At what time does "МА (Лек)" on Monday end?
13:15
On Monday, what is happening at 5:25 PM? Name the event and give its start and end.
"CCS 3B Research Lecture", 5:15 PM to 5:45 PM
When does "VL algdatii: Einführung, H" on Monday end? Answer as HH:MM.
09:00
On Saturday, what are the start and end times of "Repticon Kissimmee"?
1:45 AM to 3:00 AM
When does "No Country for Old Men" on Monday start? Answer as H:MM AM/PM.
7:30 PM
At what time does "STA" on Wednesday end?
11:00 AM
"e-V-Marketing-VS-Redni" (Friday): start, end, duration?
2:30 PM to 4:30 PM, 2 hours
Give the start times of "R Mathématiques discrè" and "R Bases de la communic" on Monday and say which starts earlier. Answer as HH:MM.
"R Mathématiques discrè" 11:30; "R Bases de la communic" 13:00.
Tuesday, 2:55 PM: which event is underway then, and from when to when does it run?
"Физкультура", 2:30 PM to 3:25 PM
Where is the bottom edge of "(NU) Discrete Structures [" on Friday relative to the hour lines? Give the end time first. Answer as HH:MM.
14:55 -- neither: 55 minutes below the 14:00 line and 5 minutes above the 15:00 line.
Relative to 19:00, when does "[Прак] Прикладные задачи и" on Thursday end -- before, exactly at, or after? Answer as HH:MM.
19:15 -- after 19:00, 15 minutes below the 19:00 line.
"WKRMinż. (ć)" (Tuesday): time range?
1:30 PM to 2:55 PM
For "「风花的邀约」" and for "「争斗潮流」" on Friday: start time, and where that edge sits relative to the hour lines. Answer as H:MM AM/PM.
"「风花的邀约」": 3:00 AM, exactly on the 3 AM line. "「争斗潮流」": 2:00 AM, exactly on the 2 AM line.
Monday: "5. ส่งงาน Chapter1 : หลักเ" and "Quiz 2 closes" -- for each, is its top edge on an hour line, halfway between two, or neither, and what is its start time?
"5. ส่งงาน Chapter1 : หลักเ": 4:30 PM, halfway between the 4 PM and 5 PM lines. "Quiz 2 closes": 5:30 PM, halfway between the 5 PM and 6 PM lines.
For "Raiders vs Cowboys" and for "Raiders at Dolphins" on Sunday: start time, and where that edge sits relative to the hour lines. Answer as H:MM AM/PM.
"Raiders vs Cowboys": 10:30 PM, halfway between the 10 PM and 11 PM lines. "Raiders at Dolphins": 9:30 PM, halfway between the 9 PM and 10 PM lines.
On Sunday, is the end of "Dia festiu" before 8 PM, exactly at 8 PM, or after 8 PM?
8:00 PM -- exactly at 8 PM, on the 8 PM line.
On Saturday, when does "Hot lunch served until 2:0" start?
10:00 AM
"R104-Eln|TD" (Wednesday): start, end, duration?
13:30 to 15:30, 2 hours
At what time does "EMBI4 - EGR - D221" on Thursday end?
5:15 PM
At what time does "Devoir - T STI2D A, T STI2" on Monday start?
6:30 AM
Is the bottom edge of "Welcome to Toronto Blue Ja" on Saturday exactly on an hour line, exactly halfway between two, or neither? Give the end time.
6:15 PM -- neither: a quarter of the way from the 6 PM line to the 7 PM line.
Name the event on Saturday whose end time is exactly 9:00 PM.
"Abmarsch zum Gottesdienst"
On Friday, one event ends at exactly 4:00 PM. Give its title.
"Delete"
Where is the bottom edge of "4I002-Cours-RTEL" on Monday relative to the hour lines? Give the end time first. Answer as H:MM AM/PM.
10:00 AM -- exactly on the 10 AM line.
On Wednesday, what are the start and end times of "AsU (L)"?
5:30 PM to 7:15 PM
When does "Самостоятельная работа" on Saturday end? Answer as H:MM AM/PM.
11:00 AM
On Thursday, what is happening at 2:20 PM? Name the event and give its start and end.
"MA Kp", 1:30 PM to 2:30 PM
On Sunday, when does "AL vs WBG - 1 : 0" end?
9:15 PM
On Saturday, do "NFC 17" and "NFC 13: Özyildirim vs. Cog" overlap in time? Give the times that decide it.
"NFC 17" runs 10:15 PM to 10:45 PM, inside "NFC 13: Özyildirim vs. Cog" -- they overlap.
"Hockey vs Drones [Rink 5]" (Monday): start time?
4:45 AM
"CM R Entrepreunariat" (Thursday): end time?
····················
PROBLEM REQUIREMENTS: Please print every one of the records above again, word for word and unchanged.

FULL SOLUTION:
At what time does "МА (Лек)" on Monday end?
13:15
On Monday, what is happening at 5:25 PM? Name the event and give its start and end.
"CCS 3B Research Lecture", 5:15 PM to 5:45 PM
When does "VL algdatii: Einführung, H" on Monday end? Answer as HH:MM.
09:00
On Saturday, what are the start and end times of "Repticon Kissimmee"?
1:45 AM to 3:00 AM
When does "No Country for Old Men" on Monday start? Answer as H:MM AM/PM.
7:30 PM
At what time does "STA" on Wednesday end?
11:00 AM
"e-V-Marketing-VS-Redni" (Friday): start, end, duration?
2:30 PM to 4:30 PM, 2 hours
Give the start times of "R Mathématiques discrè" and "R Bases de la communic" on Monday and say which starts earlier. Answer as HH:MM.
"R Mathématiques discrè" 11:30; "R Bases de la communic" 13:00.
Tuesday, 2:55 PM: which event is underway then, and from when to when does it run?
"Физкультура", 2:30 PM to 3:25 PM
Where is the bottom edge of "(NU) Discrete Structures [" on Friday relative to the hour lines? Give the end time first. Answer as HH:MM.
14:55 -- neither: 55 minutes below the 14:00 line and 5 minutes above the 15:00 line.
Relative to 19:00, when does "[Прак] Прикладные задачи и" on Thursday end -- before, exactly at, or after? Answer as HH:MM.
19:15 -- after 19:00, 15 minutes below the 19:00 line.
"WKRMinż. (ć)" (Tuesday): time range?
1:30 PM to 2:55 PM
For "「风花的邀约」" and for "「争斗潮流」" on Friday: start time, and where that edge sits relative to the hour lines. Answer as H:MM AM/PM.
"「风花的邀约」": 3:00 AM, exactly on the 3 AM line. "「争斗潮流」": 2:00 AM, exactly on the 2 AM line.
Monday: "5. ส่งงาน Chapter1 : หลักเ" and "Quiz 2 closes" -- for each, is its top edge on an hour line, halfway between two, or neither, and what is its start time?
"5. ส่งงาน Chapter1 : หลักเ": 4:30 PM, halfway between the 4 PM and 5 PM lines. "Quiz 2 closes": 5:30 PM, halfway between the 5 PM and 6 PM lines.
For "Raiders vs Cowboys" and for "Raiders at Dolphins" on Sunday: start time, and where that edge sits relative to the hour lines. Answer as H:MM AM/PM.
"Raiders vs Cowboys": 10:30 PM, halfway between the 10 PM and 11 PM lines. "Raiders at Dolphins": 9:30 PM, halfway between the 9 PM and 10 PM lines.
On Sunday, is the end of "Dia festiu" before 8 PM, exactly at 8 PM, or after 8 PM?
8:00 PM -- exactly at 8 PM, on the 8 PM line.
On Saturday, when does "Hot lunch served until 2:0" start?
10:00 AM
"R104-Eln|TD" (Wednesday): start, end, duration?
13:30 to 15:30, 2 hours
At what time does "EMBI4 - EGR - D221" on Thursday end?
5:15 PM
At what time does "Devoir - T STI2D A, T STI2" on Monday start?
6:30 AM
Is the bottom edge of "Welcome to Toronto Blue Ja" on Saturday exactly on an hour line, exactly halfway between two, or neither? Give the end time.
6:15 PM -- neither: a quarter of the way from the 6 PM line to the 7 PM line.
Name the event on Saturday whose end time is exactly 9:00 PM.
"Abmarsch zum Gottesdienst"
On Friday, one event ends at exactly 4:00 PM. Give its title.
"Delete"
Where is the bottom edge of "4I002-Cours-RTEL" on Monday relative to the hour lines? Give the end time first. Answer as H:MM AM/PM.
10:00 AM -- exactly on the 10 AM line.
On Wednesday, what are the start and end times of "AsU (L)"?
5:30 PM to 7:15 PM
When does "Самостоятельная работа" on Saturday end? Answer as H:MM AM/PM.
11:00 AM
On Thursday, what is happening at 2:20 PM? Name the event and give its start and end.
"MA Kp", 1:30 PM to 2:30 PM
On Sunday, when does "AL vs WBG - 1 : 0" end?
9:15 PM
On Saturday, do "NFC 17" and "NFC 13: Özyildirim vs. Cog" overlap in time? Give the times that decide it.
"NFC 17" runs 10:15 PM to 10:45 PM, inside "NFC 13: Özyildirim vs. Cog" -- they overlap.
"Hockey vs Drones [Rink 5]" (Monday): start time?
4:45 AM
"CM R Entrepreunariat" (Thursday): end time?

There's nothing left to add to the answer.